◆ DATASET RECORDS ◆
+++

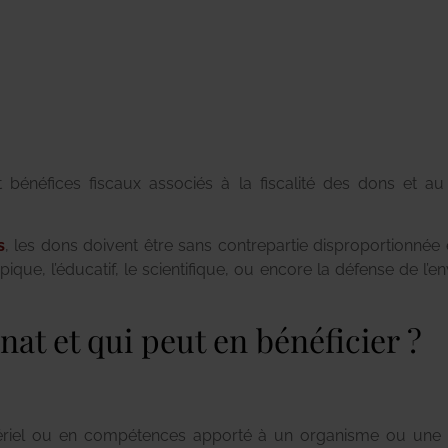
et bénéfices fiscaux associés à la fiscalité des dons et 
s
, les dons doivent être sans contrepartie disproportionnée
ique, l’éducatif, le scientifique, ou encore la défense de l’
at et qui peut en bénéficier ?
atériel ou en compétences apporté à un organisme ou une œ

+++

◆ WHAT YOU ARE ASKED TO DO ◆
Using the records above, copy all lines that include the word "dons".

◆ RESPONSE BELOW ◆
et bénéfices fiscaux associés à la fiscalité des dons et 
, les dons doivent être sans contrepartie disproportionnée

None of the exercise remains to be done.